The screen memory, for Freud, is untrue: invented, fictional. But like all fictions, it indicates a larger truth, and that truth is revealed not through symbolism but in the resonance established in the saturated intensity of yellow upon green, then dispersed by the election instead to discard the seductive yellow and seek nourishment in the deep black of the peasant bread. Encoded in this scene is also, therefore, the rejection of the fantasy that it conjures up. The memory emplots its own counter-narrative or critique, whereby Freud (to anticipate concepts that he will only develop later) chooses the earthy black and white of the reality principle over the seductive pleasure principle of the screened vignette. And indeed, this screen memory also anticipates the direction of the theory of psychoanalysis itself, in which Freud gradually drops the concept of the cinematic screen memory, with both its immersion in a reconstructed affective past and its link to a real trauma, in favor of an increasingly linguistic paradigm keyed into universal archetypes. The concept of the "screen memory" appears only in the first edition of The Interpretation of Dreams, and is dropped in the second. And when the first volume of Freud's collected essays are published in 1906, the "Screen Memories" paper is omitted. It is as though Freud himself wanted to forget, to feign ignorance of, this early stage of his theorization.

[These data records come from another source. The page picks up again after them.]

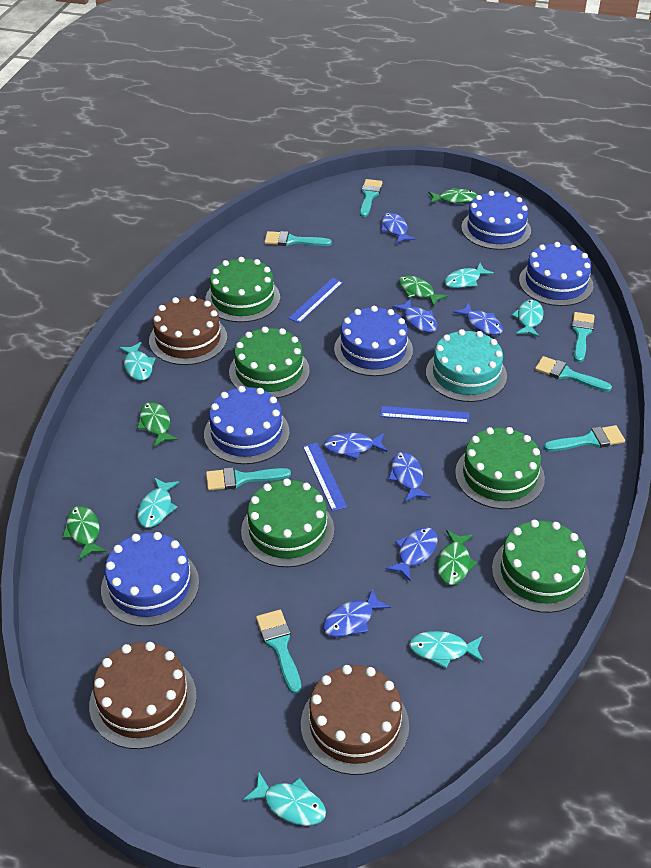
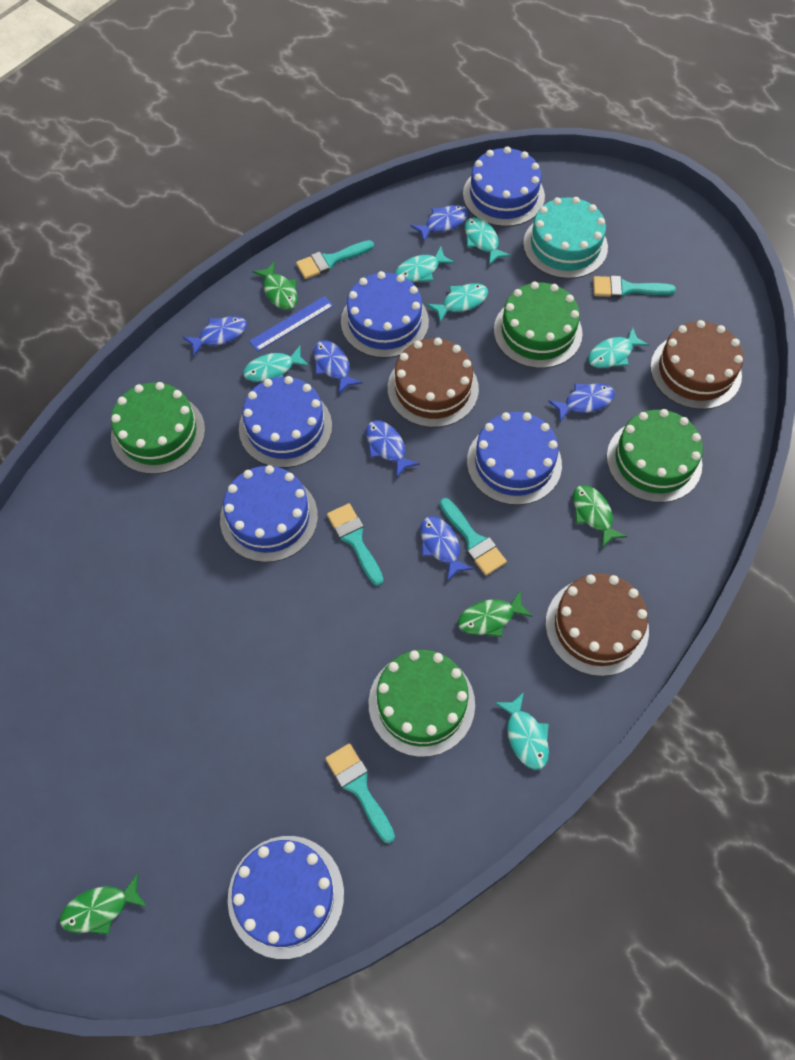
blue cake: 5 -> 6
blue fish: 7 -> 6
blue ruler: 3 -> 1
green cake: 5 -> 4
green fish: 5 -> 4
turquoise brush: 7 -> 5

But it seems worth resurrecting or recollecting this early Freud, both in itself for what it offers screen studies, broadly conceived, and as a revealing symptom of the repressions and blindspots of what psychoanalysis would later become. This is a Freud of affective resonances, immanence, and psychic materialism, rather than the Freud that Lacan would summon up for film studies, the Freud of distanciation, spectatorship, and the rigid demarcation between symbolic, imaginary, and real.